§ **Task to complete**
Return, word for word, the stretch of the material from its first line through the line containing "Rank the categories", including both ends.

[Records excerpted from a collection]

□ □ □

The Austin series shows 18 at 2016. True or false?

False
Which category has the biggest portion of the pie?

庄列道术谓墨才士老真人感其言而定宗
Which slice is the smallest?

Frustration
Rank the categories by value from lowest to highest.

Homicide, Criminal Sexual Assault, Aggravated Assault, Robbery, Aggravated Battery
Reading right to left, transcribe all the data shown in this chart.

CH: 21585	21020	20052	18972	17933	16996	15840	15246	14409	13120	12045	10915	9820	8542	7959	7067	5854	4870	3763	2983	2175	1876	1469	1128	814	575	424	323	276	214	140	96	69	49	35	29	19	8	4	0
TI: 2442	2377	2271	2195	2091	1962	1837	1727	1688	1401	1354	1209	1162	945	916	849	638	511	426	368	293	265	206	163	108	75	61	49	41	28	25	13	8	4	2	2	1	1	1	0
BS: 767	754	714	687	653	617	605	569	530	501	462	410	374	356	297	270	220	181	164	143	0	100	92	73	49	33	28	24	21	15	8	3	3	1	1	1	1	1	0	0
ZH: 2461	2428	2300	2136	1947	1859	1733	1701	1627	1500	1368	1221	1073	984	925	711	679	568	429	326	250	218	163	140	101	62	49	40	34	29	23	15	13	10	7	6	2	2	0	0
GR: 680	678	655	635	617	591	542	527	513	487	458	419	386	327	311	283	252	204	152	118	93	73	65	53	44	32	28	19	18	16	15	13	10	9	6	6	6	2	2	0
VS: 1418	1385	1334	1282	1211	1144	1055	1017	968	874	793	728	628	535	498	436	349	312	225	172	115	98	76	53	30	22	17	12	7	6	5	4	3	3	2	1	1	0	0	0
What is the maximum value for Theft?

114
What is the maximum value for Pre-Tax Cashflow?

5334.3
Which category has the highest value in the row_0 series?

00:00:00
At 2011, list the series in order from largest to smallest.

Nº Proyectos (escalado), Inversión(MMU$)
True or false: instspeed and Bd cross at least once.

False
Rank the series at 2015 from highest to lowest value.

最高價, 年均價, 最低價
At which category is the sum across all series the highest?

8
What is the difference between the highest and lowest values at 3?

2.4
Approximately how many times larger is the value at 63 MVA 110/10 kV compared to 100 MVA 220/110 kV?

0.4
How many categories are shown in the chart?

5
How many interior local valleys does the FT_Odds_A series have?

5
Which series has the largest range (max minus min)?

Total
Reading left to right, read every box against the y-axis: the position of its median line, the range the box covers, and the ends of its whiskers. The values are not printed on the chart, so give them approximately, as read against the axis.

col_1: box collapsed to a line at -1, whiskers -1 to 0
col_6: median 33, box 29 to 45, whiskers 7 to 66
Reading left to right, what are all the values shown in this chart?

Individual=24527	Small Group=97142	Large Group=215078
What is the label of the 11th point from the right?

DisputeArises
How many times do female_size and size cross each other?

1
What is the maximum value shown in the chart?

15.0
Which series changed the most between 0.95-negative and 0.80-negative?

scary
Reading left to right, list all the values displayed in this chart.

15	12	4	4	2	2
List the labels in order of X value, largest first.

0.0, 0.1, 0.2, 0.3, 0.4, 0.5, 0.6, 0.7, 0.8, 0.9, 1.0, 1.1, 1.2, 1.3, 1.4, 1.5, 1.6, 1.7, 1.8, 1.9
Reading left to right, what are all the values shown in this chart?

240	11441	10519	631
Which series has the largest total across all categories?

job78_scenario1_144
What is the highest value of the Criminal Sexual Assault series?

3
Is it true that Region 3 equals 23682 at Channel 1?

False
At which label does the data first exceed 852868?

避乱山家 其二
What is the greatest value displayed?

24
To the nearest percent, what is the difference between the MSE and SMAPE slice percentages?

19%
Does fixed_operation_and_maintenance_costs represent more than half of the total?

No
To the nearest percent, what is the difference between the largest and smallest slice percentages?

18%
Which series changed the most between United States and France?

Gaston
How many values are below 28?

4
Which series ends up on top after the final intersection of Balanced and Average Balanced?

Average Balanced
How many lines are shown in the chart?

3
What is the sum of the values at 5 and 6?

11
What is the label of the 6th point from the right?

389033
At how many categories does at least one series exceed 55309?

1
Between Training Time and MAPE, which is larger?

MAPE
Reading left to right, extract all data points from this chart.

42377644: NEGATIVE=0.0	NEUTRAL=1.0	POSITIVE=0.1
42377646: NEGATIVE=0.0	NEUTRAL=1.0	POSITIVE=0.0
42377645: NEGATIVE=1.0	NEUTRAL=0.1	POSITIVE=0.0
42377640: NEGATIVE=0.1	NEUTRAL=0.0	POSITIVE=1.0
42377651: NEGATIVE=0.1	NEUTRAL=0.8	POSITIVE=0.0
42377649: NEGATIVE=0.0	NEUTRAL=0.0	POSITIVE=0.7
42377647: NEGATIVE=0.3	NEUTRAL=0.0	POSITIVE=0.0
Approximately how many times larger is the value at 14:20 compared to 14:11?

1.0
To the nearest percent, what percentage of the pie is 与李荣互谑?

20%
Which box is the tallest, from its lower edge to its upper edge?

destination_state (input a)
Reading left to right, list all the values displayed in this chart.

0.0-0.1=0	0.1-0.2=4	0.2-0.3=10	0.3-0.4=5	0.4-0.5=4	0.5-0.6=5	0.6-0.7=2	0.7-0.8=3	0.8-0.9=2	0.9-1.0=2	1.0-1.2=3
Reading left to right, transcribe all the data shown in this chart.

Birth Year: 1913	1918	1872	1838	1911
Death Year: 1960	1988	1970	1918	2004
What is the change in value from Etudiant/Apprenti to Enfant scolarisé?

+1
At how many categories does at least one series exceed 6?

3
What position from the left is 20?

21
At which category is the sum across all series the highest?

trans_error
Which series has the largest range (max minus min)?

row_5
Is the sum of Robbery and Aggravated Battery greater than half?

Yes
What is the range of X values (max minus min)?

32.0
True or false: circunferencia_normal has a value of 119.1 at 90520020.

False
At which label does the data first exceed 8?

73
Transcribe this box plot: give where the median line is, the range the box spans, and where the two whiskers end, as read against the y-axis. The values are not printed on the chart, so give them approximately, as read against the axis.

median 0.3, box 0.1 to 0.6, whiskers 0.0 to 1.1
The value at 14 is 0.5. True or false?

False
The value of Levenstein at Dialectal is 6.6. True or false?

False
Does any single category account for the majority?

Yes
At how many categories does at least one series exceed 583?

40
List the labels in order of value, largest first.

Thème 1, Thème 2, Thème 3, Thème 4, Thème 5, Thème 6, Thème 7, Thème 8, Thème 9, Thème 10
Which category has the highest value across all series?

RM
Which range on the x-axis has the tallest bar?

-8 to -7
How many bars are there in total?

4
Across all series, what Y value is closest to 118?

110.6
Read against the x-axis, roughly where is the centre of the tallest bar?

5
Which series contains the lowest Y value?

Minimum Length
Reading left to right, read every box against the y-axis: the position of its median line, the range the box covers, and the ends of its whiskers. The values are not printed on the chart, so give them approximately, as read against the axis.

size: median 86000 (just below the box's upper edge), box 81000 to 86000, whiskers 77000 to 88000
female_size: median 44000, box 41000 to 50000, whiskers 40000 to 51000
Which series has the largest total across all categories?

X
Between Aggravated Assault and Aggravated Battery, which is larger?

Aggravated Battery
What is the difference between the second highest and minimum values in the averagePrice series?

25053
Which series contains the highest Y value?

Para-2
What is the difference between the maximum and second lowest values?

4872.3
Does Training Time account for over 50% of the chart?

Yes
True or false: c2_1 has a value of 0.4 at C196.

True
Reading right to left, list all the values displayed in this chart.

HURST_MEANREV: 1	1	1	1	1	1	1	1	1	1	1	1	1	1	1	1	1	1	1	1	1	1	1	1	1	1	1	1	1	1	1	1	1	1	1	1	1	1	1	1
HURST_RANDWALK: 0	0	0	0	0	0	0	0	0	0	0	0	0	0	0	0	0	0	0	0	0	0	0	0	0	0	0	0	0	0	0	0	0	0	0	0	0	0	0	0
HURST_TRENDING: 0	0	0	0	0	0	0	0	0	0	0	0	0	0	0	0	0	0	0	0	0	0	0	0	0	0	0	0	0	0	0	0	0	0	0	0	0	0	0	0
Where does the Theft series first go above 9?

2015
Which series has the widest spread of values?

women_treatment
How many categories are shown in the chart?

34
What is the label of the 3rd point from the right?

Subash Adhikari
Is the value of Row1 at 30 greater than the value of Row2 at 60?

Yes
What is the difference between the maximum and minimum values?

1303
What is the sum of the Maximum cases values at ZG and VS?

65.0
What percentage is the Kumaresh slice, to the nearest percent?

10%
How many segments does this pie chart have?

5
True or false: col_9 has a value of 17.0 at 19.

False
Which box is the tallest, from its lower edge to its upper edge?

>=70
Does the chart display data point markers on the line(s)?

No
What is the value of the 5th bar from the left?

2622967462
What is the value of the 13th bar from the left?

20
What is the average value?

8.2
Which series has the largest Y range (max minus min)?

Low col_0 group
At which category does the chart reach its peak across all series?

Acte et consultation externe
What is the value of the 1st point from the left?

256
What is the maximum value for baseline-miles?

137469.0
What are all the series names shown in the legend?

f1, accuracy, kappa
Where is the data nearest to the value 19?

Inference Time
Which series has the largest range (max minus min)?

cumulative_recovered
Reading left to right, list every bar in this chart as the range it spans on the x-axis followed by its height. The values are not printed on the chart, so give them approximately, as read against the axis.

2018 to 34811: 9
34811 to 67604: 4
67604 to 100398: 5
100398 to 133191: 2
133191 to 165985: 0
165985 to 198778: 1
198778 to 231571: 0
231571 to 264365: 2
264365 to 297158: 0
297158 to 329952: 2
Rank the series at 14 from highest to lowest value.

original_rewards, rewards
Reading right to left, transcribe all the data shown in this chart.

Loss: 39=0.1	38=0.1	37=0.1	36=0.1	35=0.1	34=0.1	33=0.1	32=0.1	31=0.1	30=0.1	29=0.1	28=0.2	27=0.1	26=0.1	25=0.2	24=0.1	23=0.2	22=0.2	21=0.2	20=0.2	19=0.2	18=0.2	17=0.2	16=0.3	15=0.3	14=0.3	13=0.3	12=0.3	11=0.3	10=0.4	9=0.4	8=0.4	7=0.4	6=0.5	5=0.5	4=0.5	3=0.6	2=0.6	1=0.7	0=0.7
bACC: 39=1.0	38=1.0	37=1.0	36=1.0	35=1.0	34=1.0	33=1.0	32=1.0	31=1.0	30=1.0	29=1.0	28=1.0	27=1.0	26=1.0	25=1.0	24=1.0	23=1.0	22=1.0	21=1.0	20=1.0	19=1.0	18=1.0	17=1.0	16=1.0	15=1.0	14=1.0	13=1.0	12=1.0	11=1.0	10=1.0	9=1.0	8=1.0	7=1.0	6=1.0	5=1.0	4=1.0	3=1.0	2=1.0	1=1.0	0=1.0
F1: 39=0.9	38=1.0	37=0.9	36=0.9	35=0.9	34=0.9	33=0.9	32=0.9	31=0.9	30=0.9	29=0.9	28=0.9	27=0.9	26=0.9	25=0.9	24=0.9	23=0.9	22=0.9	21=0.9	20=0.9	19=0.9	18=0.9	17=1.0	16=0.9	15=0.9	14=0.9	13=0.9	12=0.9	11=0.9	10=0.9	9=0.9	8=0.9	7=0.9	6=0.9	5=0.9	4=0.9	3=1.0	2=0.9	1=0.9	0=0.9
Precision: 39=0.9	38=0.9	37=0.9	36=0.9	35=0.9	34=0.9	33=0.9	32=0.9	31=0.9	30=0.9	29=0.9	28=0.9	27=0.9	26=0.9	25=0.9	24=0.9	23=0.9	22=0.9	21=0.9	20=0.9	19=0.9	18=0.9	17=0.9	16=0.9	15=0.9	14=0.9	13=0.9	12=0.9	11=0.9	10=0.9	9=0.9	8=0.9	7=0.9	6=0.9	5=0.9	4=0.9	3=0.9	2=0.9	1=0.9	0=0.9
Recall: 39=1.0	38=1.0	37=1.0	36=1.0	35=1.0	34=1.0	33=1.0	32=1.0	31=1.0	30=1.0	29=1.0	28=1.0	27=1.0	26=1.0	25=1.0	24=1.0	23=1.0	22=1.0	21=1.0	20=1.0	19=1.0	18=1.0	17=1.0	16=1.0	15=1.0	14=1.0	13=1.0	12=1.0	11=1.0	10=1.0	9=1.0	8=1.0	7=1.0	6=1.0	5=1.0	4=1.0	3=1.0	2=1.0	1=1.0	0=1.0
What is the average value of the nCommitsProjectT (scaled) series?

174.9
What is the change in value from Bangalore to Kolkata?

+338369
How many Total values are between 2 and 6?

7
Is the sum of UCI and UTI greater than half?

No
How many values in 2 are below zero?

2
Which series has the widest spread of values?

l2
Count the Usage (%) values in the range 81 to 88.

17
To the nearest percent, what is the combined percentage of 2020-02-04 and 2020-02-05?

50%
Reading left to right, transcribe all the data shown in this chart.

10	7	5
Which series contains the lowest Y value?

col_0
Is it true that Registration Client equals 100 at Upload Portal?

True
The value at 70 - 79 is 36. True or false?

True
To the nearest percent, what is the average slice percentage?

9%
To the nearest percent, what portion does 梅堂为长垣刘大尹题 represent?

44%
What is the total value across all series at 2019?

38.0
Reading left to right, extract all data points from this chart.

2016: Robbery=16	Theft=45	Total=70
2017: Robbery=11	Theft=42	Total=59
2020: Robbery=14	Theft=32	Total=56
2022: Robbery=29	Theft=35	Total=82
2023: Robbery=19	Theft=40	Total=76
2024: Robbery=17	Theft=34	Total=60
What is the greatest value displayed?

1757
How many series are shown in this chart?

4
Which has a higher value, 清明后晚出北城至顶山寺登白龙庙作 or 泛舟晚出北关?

□ □ □

§ **Task result**
The Austin series shows 18 at 2016. True or false?

False
Which category has the biggest portion of the pie?

庄列道术谓墨才士老真人感其言而定宗
Which slice is the smallest?

Frustration
Rank the categories by value from lowest to highest.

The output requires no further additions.